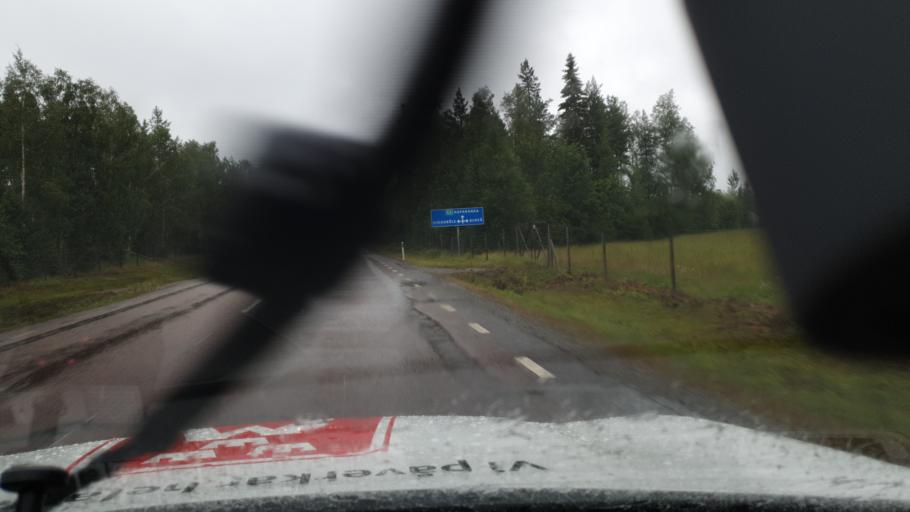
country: SE
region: Vaesterbotten
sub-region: Skelleftea Kommun
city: Burea
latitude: 64.6093
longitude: 21.1897
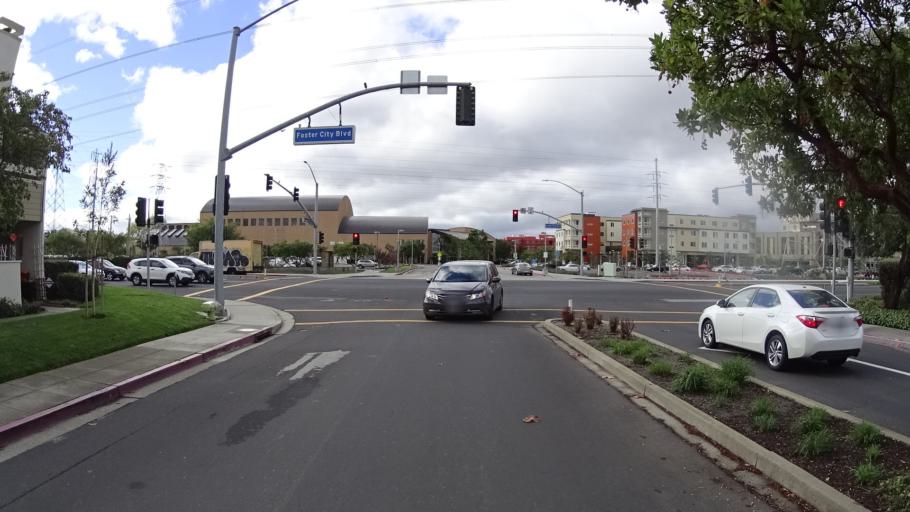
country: US
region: California
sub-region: San Mateo County
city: Foster City
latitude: 37.5599
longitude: -122.2657
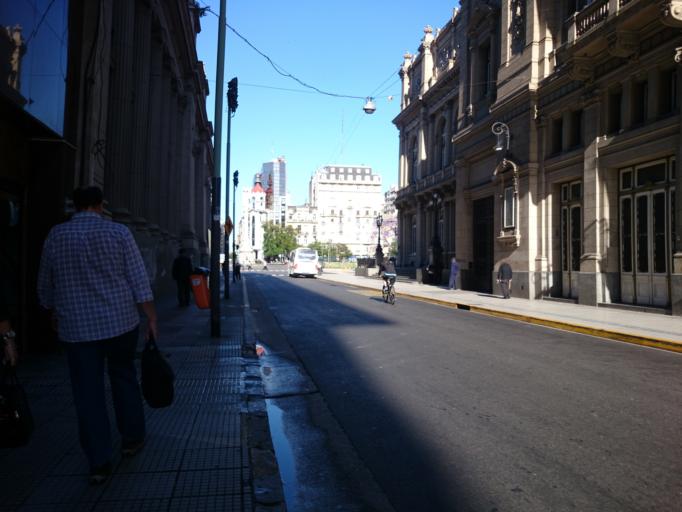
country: AR
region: Buenos Aires F.D.
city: Buenos Aires
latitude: -34.6015
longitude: -58.3830
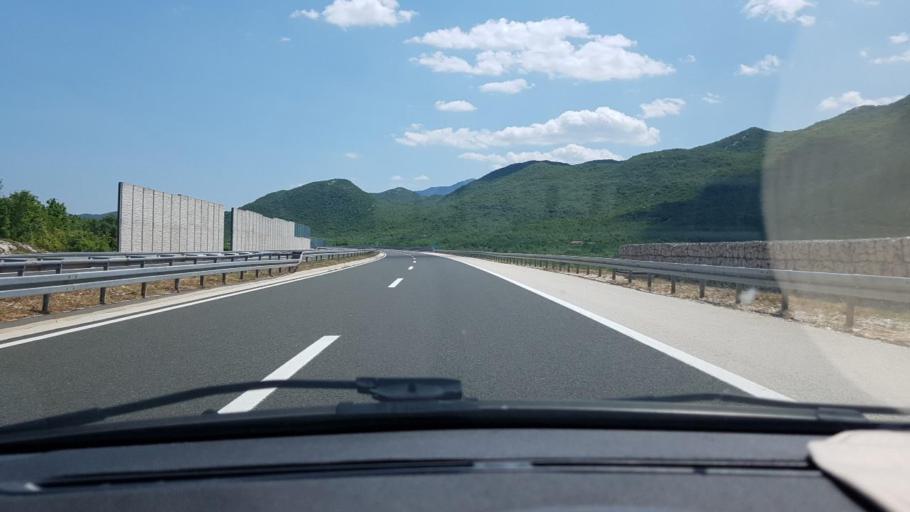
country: HR
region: Splitsko-Dalmatinska
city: Grubine
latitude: 43.3679
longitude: 17.0916
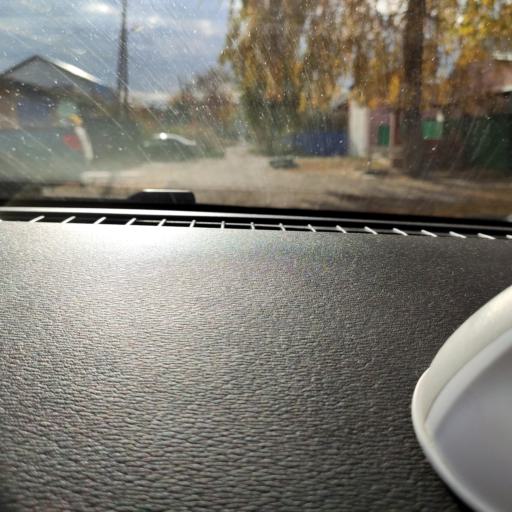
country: RU
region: Samara
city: Petra-Dubrava
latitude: 53.2512
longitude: 50.3125
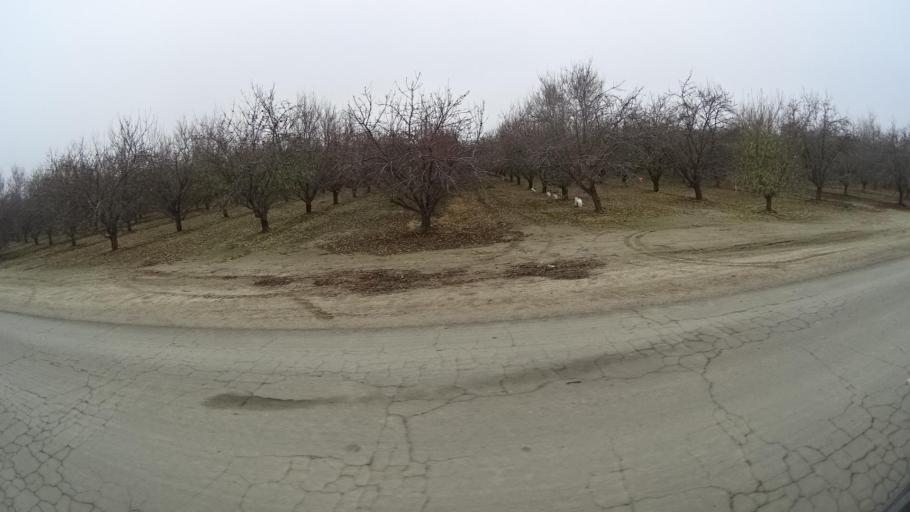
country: US
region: California
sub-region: Kern County
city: Greenfield
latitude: 35.2380
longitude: -119.1030
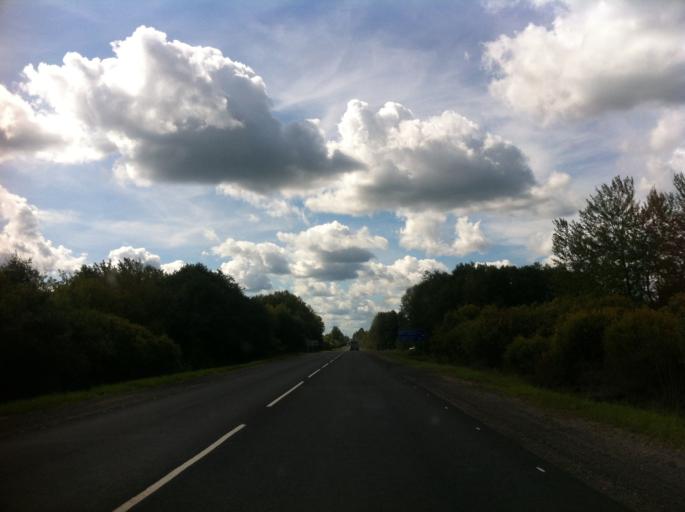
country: RU
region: Pskov
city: Izborsk
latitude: 57.7280
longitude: 27.9629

^^^^

**Do this:** Render every line of the records above as a Markdown table with a Row column holding the line's number and an Entry column holding the line itself, skipping blank lines. Leave the pictures out of the table.

**Response to the exercise:**
| Row | Entry |
|---|---|
| 1 | country: SE |
| 2 | region: Vaesterbotten |
| 3 | sub-region: Skelleftea Kommun |
| 4 | city: Burea |
| 5 | latitude: 64.6093 |
| 6 | longitude: 21.1897 |
| 7 | country: US |
| 8 | region: California |
| 9 | sub-region: San Mateo County |
| 10 | city: Foster City |
| 11 | latitude: 37.5599 |
| 12 | longitude: -122.2657 |
| 13 | country: AR |
| 14 | region: Buenos Aires F.D. |
| 15 | city: Buenos Aires |
| 16 | latitude: -34.6015 |
| 17 | longitude: -58.3830 |
| 18 | country: HR |
| 19 | region: Splitsko-Dalmatinska |
| 20 | city: Grubine |
| 21 | latitude: 43.3679 |
| 22 | longitude: 17.0916 |
| 23 | country: RU |
| 24 | region: Samara |
| 25 | city: Petra-Dubrava |
| 26 | latitude: 53.2512 |
| 27 | longitude: 50.3125 |
| 28 | country: US |
| 29 | region: California |
| 30 | sub-region: Kern County |
| 31 | city: Greenfield |
| 32 | latitude: 35.2380 |
| 33 | longitude: -119.1030 |
| 34 | country: RU |
| 35 | region: Pskov |
| 36 | city: Izborsk |
| 37 | latitude: 57.7280 |
| 38 | longitude: 27.9629 |